## EXTRACTED TEXT
■ ■ ■ ■ ■

Emily Chen, Staff Writer

The Google Arts and Culture app, which has been available for over a year, has recently spiked in popularity after a feature was added that matches users’ selfies to their look-alike in famous paintings. The feature was created for fun, but some people are skeptical about using it due to growing privacy concerns.

The art selfie feature isn’t the first of its kind. Other apps that use facial recognition include Snapchat, face-swap apps, and apps that guess your age based on your picture. Apple’s iPhone X even uses face identification as a security measure for the device. In all of these applications, facial recognition software is used to locate certain facial features. By pinpointing the position and size of several landmark features like your eyes and nose, algorithms can make a digital map of your entire face. With the Google Arts and Culture app, a digital map made from a user’s selfie is compared to a database of faces from famous paintings from around the world. The app finds a portrait that is closest to the photo, and compares the two side by side. It even displays the title of the painting, its painter, and the museum where it can be found.

Even though the facial recognition feature was created for the purpose of learning about arts and culture, some people are concerned about how the data it gathers about their individual faces might affect their privacy. Patrick Lenihan, a Google spokesperson, said that, “Google is not using these selfies for anything other than art matches.” Additionally, the Google Arts and Culture app states that it “will only store your photo for the time it takes to search for matches.” Even so, some people still avoid using it.

■ ■ ■ ■ ■

## PROBLEMS TO WORK ON
(a) Rewrite the paragraph of the article that begins "The art selfie feature isn't the first of its kind" as a bulleted list, keeping its main facts.
(b) Please output part of the article word for word: begin at the words "Even though the" and stop after "avoid using it.".
The entries that come next are separate from the article.

(Saved data entries)
■ ■ ■ ■ ■

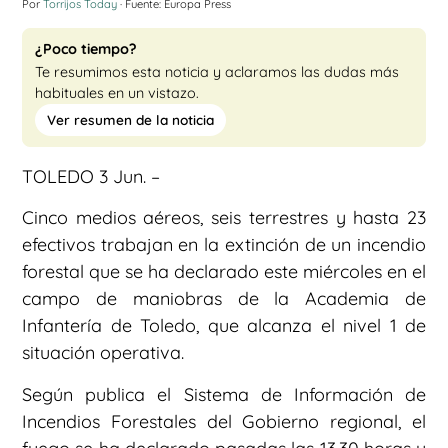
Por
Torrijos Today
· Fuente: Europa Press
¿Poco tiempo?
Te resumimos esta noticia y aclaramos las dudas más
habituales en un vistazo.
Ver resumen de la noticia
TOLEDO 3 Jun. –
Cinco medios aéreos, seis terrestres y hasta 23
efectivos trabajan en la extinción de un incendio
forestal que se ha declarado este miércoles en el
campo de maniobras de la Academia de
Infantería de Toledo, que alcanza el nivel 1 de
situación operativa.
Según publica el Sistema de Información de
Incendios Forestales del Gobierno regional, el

■ ■ ■ ■ ■

## ANSWERS FOR THE EXERCISE
(a)
- The art selfie feature is not the first of its kind.
- Other apps that use facial recognition include Snapchat, face-swap apps, and apps that guess a user's age from a picture.
- Apple's iPhone X uses face identification as a security measure.
- All of these use facial recognition software to locate certain facial features.
- By pinpointing the position and size of landmark features such as the eyes and nose, algorithms make a digital map of the whole face.
- The Google Arts and Culture app compares the map from a user's selfie to a database of faces from famous paintings around the world.
- It finds the closest portrait and shows the two side by side.
- It also displays the painting's title, its painter, and the museum where it can be found.

(b)
Even though the facial recognition feature was created for the purpose of learning about arts and culture, some people are concerned about how the data it gathers about their individual faces might affect their privacy. Patrick Lenihan, a Google spokesperson, said that, “Google is not using these selfies for anything other than art matches.” Additionally, the Google Arts and Culture app states that it “will only store your photo for the time it takes to search for matches.” Even so, some people still avoid using it.